== ASSIGNED TASK ==
Could you find every line in the records below that contains the word "Silkscreen" and copy it?

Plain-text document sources

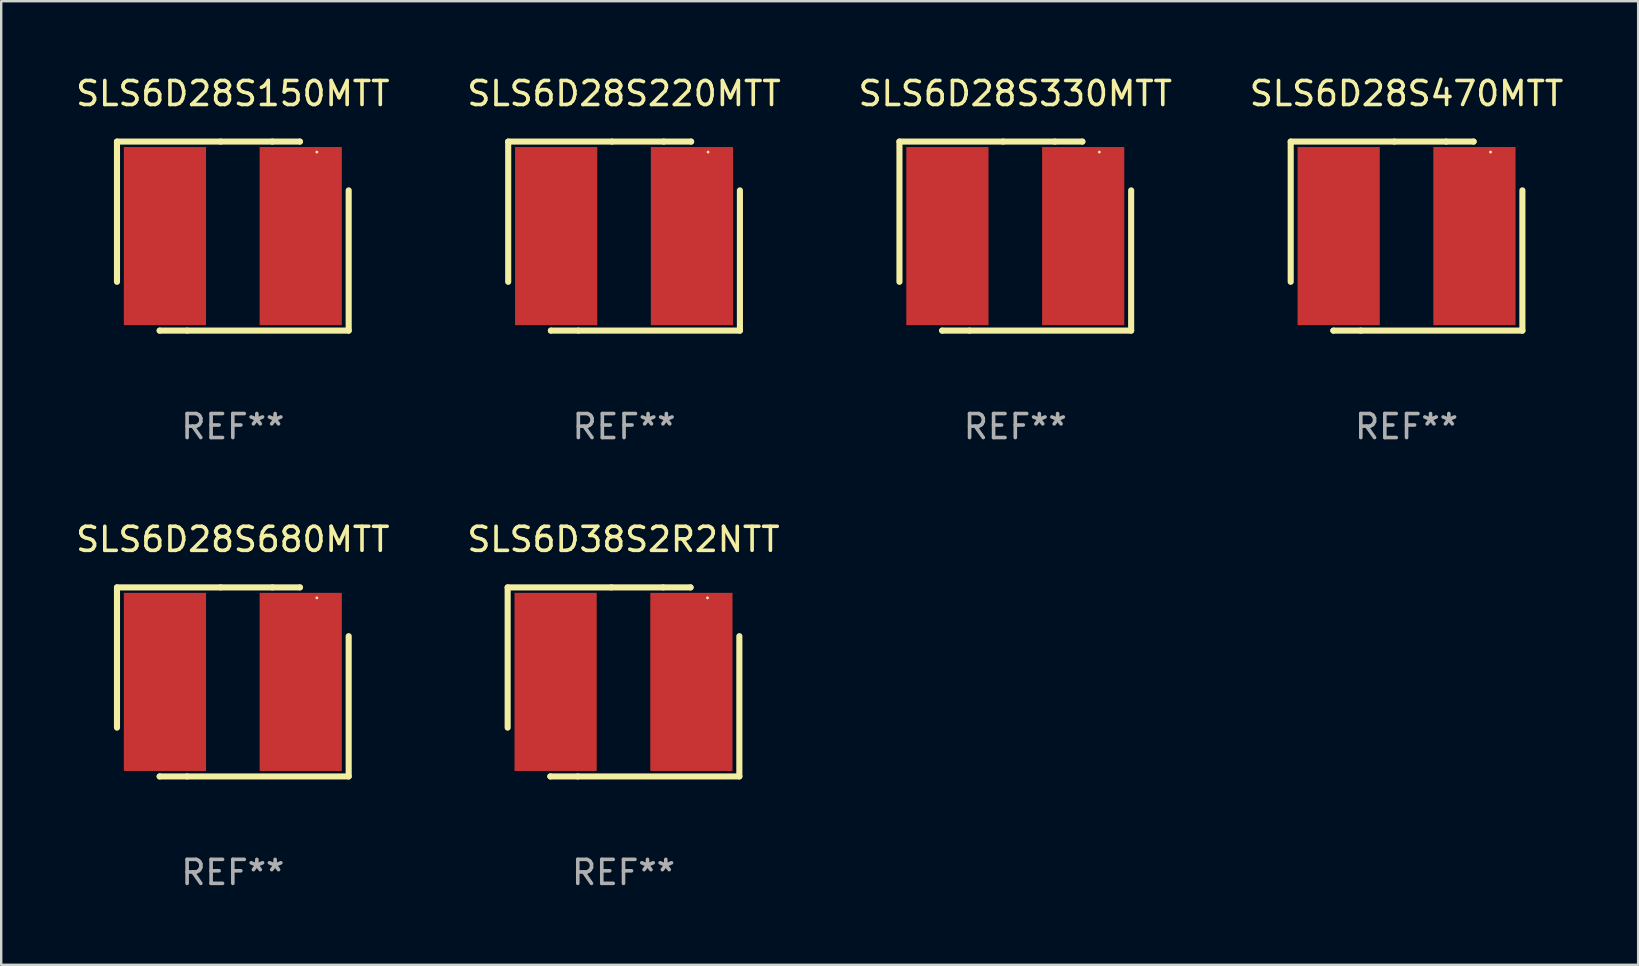
<source format=kicad_pcb>
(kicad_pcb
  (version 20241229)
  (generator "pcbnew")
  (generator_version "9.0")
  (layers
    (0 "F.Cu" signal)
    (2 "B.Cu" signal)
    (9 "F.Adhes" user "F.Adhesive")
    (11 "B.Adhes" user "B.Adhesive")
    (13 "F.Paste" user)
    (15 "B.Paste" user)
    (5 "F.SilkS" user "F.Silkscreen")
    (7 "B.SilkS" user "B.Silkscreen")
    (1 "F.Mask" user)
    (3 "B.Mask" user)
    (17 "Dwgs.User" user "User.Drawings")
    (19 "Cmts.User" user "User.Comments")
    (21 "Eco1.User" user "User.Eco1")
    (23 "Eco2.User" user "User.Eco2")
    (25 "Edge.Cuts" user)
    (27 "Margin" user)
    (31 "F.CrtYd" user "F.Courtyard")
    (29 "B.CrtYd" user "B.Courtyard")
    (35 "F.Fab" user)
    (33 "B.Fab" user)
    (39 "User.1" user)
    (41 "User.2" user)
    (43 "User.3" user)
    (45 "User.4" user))
  (footprint "SLS6D28S470MTT"
    (layer "F.Cu")
    (at 55.542 6.785)
    (property "Reference" "SLS6D28S470MTT" (at 0 -5.937 0) (layer "F.SilkS") (effects (font (size 1 1) (thickness 0.15))))
    (attr through_hole)
    (fp_line (start -4.826 -3.937) (end -0.508 -3.937) (stroke (width 0.254) (type solid)) (layer "F.SilkS"))
    (fp_line (start -4.826 1.905) (end -4.826 -3.937) (stroke (width 0.254) (type solid)) (layer "F.SilkS"))
    (fp_line (start -3.048 3.937) (end -3.048 3.937) (stroke (width 0.254) (type solid)) (layer "F.SilkS"))
    (fp_line (start -1.905 3.937) (end -3.048 3.937) (stroke (width 0.254) (type solid)) (layer "F.SilkS"))
    (fp_line (start -0.508 -3.937) (end 1.651 -3.937) (stroke (width 0.254) (type solid)) (layer "F.SilkS"))
    (fp_line (start 1.651 -3.937) (end 2.794 -3.937) (stroke (width 0.254) (type solid)) (layer "F.SilkS"))
    (fp_line (start 2.794 -3.937) (end 2.794 -3.937) (stroke (width 0.254) (type solid)) (layer "F.SilkS"))
    (fp_line (start 4.826 -1.905) (end 4.826 3.937) (stroke (width 0.254) (type solid)) (layer "F.SilkS"))
    (fp_line (start 4.826 3.937) (end -1.905 3.937) (stroke (width 0.254) (type solid)) (layer "F.SilkS"))
    (fp_circle (center 3.5 -3.5) (end 3.53 -3.5) (stroke (width 0.06) (type solid)) (fill no) (layer "F.SilkS"))
    (fp_text user "REF**" (at 0 7.937 0) (layer "F.Fab") (effects (font (size 1 1) (thickness 0.15))))
    (pad "1" smd rect (at 2.828 0) (size 3.424 7.42) (layers "F.Cu" "F.Mask" "F.Paste"))
    (pad "2" smd rect (at -2.828 0) (size 3.424 7.42) (layers "F.Cu" "F.Mask" "F.Paste")))
  (footprint "SLS6D28S680MTT"
    (layer "F.Cu")
    (at 6.649 25.356)
    (property "Reference" "SLS6D28S680MTT" (at 0 -5.937 0) (layer "F.SilkS") (effects (font (size 1 1) (thickness 0.15))))
    (attr through_hole)
    (fp_line (start -4.826 -3.937) (end -0.508 -3.937) (stroke (width 0.254) (type solid)) (layer "F.SilkS"))
    (fp_line (start -4.826 1.905) (end -4.826 -3.937) (stroke (width 0.254) (type solid)) (layer "F.SilkS"))
    (fp_line (start -3.048 3.937) (end -3.048 3.937) (stroke (width 0.254) (type solid)) (layer "F.SilkS"))
    (fp_line (start -1.905 3.937) (end -3.048 3.937) (stroke (width 0.254) (type solid)) (layer "F.SilkS"))
    (fp_line (start -0.508 -3.937) (end 1.651 -3.937) (stroke (width 0.254) (type solid)) (layer "F.SilkS"))
    (fp_line (start 1.651 -3.937) (end 2.794 -3.937) (stroke (width 0.254) (type solid)) (layer "F.SilkS"))
    (fp_line (start 2.794 -3.937) (end 2.794 -3.937) (stroke (width 0.254) (type solid)) (layer "F.SilkS"))
    (fp_line (start 4.826 -1.905) (end 4.826 3.937) (stroke (width 0.254) (type solid)) (layer "F.SilkS"))
    (fp_line (start 4.826 3.937) (end -1.905 3.937) (stroke (width 0.254) (type solid)) (layer "F.SilkS"))
    (fp_circle (center 3.5 -3.5) (end 3.53 -3.5) (stroke (width 0.06) (type solid)) (fill no) (layer "F.SilkS"))
    (fp_text user "REF**" (at 0 7.937 0) (layer "F.Fab") (effects (font (size 1 1) (thickness 0.15))))
    (pad "1" smd rect (at 2.828 0) (size 3.424 7.42) (layers "F.Cu" "F.Mask" "F.Paste"))
    (pad "2" smd rect (at -2.828 0) (size 3.424 7.42) (layers "F.Cu" "F.Mask" "F.Paste")))
  (footprint "SLS6D28S330MTT"
    (layer "F.Cu")
    (at 39.244 6.785)
    (property "Reference" "SLS6D28S330MTT" (at 0 -5.937 0) (layer "F.SilkS") (effects (font (size 1 1) (thickness 0.15))))
    (attr through_hole)
    (fp_line (start -4.826 -3.937) (end -0.508 -3.937) (stroke (width 0.254) (type solid)) (layer "F.SilkS"))
    (fp_line (start -4.826 1.905) (end -4.826 -3.937) (stroke (width 0.254) (type solid)) (layer "F.SilkS"))
    (fp_line (start -3.048 3.937) (end -3.048 3.937) (stroke (width 0.254) (type solid)) (layer "F.SilkS"))
    (fp_line (start -1.905 3.937) (end -3.048 3.937) (stroke (width 0.254) (type solid)) (layer "F.SilkS"))
    (fp_line (start -0.508 -3.937) (end 1.651 -3.937) (stroke (width 0.254) (type solid)) (layer "F.SilkS"))
    (fp_line (start 1.651 -3.937) (end 2.794 -3.937) (stroke (width 0.254) (type solid)) (layer "F.SilkS"))
    (fp_line (start 2.794 -3.937) (end 2.794 -3.937) (stroke (width 0.254) (type solid)) (layer "F.SilkS"))
    (fp_line (start 4.826 -1.905) (end 4.826 3.937) (stroke (width 0.254) (type solid)) (layer "F.SilkS"))
    (fp_line (start 4.826 3.937) (end -1.905 3.937) (stroke (width 0.254) (type solid)) (layer "F.SilkS"))
    (fp_circle (center 3.5 -3.5) (end 3.53 -3.5) (stroke (width 0.06) (type solid)) (fill no) (layer "F.SilkS"))
    (fp_text user "REF**" (at 0 7.937 0) (layer "F.Fab") (effects (font (size 1 1) (thickness 0.15))))
    (pad "1" smd rect (at 2.828 0) (size 3.424 7.42) (layers "F.Cu" "F.Mask" "F.Paste"))
    (pad "2" smd rect (at -2.828 0) (size 3.424 7.42) (layers "F.Cu" "F.Mask" "F.Paste")))
  (footprint "SLS6D38S2R2NTT"
    (layer "F.Cu")
    (at 22.923 25.356)
    (property "Reference" "SLS6D38S2R2NTT" (at 0 -5.937 0) (layer "F.SilkS") (effects (font (size 1 1) (thickness 0.15))))
    (attr through_hole)
    (fp_line (start -4.826 -3.937) (end -0.508 -3.937) (stroke (width 0.254) (type solid)) (layer "F.SilkS"))
    (fp_line (start -4.826 1.905) (end -4.826 -3.937) (stroke (width 0.254) (type solid)) (layer "F.SilkS"))
    (fp_line (start -3.048 3.937) (end -3.048 3.937) (stroke (width 0.254) (type solid)) (layer "F.SilkS"))
    (fp_line (start -1.905 3.937) (end -3.048 3.937) (stroke (width 0.254) (type solid)) (layer "F.SilkS"))
    (fp_line (start -0.508 -3.937) (end 1.651 -3.937) (stroke (width 0.254) (type solid)) (layer "F.SilkS"))
    (fp_line (start 1.651 -3.937) (end 2.794 -3.937) (stroke (width 0.254) (type solid)) (layer "F.SilkS"))
    (fp_line (start 2.794 -3.937) (end 2.794 -3.937) (stroke (width 0.254) (type solid)) (layer "F.SilkS"))
    (fp_line (start 4.826 -1.905) (end 4.826 3.937) (stroke (width 0.254) (type solid)) (layer "F.SilkS"))
    (fp_line (start 4.826 3.937) (end -1.905 3.937) (stroke (width 0.254) (type solid)) (layer "F.SilkS"))
    (fp_circle (center 3.5 -3.5) (end 3.53 -3.5) (stroke (width 0.06) (type solid)) (fill no) (layer "F.SilkS"))
    (fp_text user "REF**" (at 0 7.937 0) (layer "F.Fab") (effects (font (size 1 1) (thickness 0.15))))
    (pad "1" smd rect (at 2.828 0) (size 3.424 7.42) (layers "F.Cu" "F.Mask" "F.Paste"))
    (pad "2" smd rect (at -2.828 0) (size 3.424 7.42) (layers "F.Cu" "F.Mask" "F.Paste")))
  (footprint "SLS6D28S150MTT"
    (layer "F.Cu")
    (at 6.649 6.785)
    (property "Reference" "SLS6D28S150MTT" (at 0 -5.937 0) (layer "F.SilkS") (effects (font (size 1 1) (thickness 0.15))))
    (attr through_hole)
    (fp_line (start -4.826 -3.937) (end -0.508 -3.937) (stroke (width 0.254) (type solid)) (layer "F.SilkS"))
    (fp_line (start -4.826 1.905) (end -4.826 -3.937) (stroke (width 0.254) (type solid)) (layer "F.SilkS"))
    (fp_line (start -3.048 3.937) (end -3.048 3.937) (stroke (width 0.254) (type solid)) (layer "F.SilkS"))
    (fp_line (start -1.905 3.937) (end -3.048 3.937) (stroke (width 0.254) (type solid)) (layer "F.SilkS"))
    (fp_line (start -0.508 -3.937) (end 1.651 -3.937) (stroke (width 0.254) (type solid)) (layer "F.SilkS"))
    (fp_line (start 1.651 -3.937) (end 2.794 -3.937) (stroke (width 0.254) (type solid)) (layer "F.SilkS"))
    (fp_line (start 2.794 -3.937) (end 2.794 -3.937) (stroke (width 0.254) (type solid)) (layer "F.SilkS"))
    (fp_line (start 4.826 -1.905) (end 4.826 3.937) (stroke (width 0.254) (type solid)) (layer "F.SilkS"))
    (fp_line (start 4.826 3.937) (end -1.905 3.937) (stroke (width 0.254) (type solid)) (layer "F.SilkS"))
    (fp_circle (center 3.5 -3.5) (end 3.53 -3.5) (stroke (width 0.06) (type solid)) (fill no) (layer "F.SilkS"))
    (fp_text user "REF**" (at 0 7.937 0) (layer "F.Fab") (effects (font (size 1 1) (thickness 0.15))))
    (pad "1" smd rect (at 2.828 0) (size 3.424 7.42) (layers "F.Cu" "F.Mask" "F.Paste"))
    (pad "2" smd rect (at -2.828 0) (size 3.424 7.42) (layers "F.Cu" "F.Mask" "F.Paste")))
  (footprint "SLS6D28S220MTT"
    (layer "F.Cu")
    (at 22.946 6.785)
    (property "Reference" "SLS6D28S220MTT" (at 0 -5.937 0) (layer "F.SilkS") (effects (font (size 1 1) (thickness 0.15))))
    (attr through_hole)
    (fp_line (start -4.826 -3.937) (end -0.508 -3.937) (stroke (width 0.254) (type solid)) (layer "F.SilkS"))
    (fp_line (start -4.826 1.905) (end -4.826 -3.937) (stroke (width 0.254) (type solid)) (layer "F.SilkS"))
    (fp_line (start -3.048 3.937) (end -3.048 3.937) (stroke (width 0.254) (type solid)) (layer "F.SilkS"))
    (fp_line (start -1.905 3.937) (end -3.048 3.937) (stroke (width 0.254) (type solid)) (layer "F.SilkS"))
    (fp_line (start -0.508 -3.937) (end 1.651 -3.937) (stroke (width 0.254) (type solid)) (layer "F.SilkS"))
    (fp_line (start 1.651 -3.937) (end 2.794 -3.937) (stroke (width 0.254) (type solid)) (layer "F.SilkS"))
    (fp_line (start 2.794 -3.937) (end 2.794 -3.937) (stroke (width 0.254) (type solid)) (layer "F.SilkS"))
    (fp_line (start 4.826 -1.905) (end 4.826 3.937) (stroke (width 0.254) (type solid)) (layer "F.SilkS"))
    (fp_line (start 4.826 3.937) (end -1.905 3.937) (stroke (width 0.254) (type solid)) (layer "F.SilkS"))
    (fp_circle (center 3.5 -3.5) (end 3.53 -3.5) (stroke (width 0.06) (type solid)) (fill no) (layer "F.SilkS"))
    (fp_text user "REF**" (at 0 7.937 0) (layer "F.Fab") (effects (font (size 1 1) (thickness 0.15))))
    (pad "1" smd rect (at 2.828 0) (size 3.424 7.42) (layers "F.Cu" "F.Mask" "F.Paste"))
    (pad "2" smd rect (at -2.828 0) (size 3.424 7.42) (layers "F.Cu" "F.Mask" "F.Paste")))
  (gr_rect
    (start -3 -3)
    (end 65.19 37.141)
    (stroke (width 0.1) (type default))
    (fill no)
    (layer "Edge.Cuts")))
</source>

== SOLUTION TO THE EXERCISE ==
    (5 "F.SilkS" user "F.Silkscreen")
    (7 "B.SilkS" user "B.Silkscreen")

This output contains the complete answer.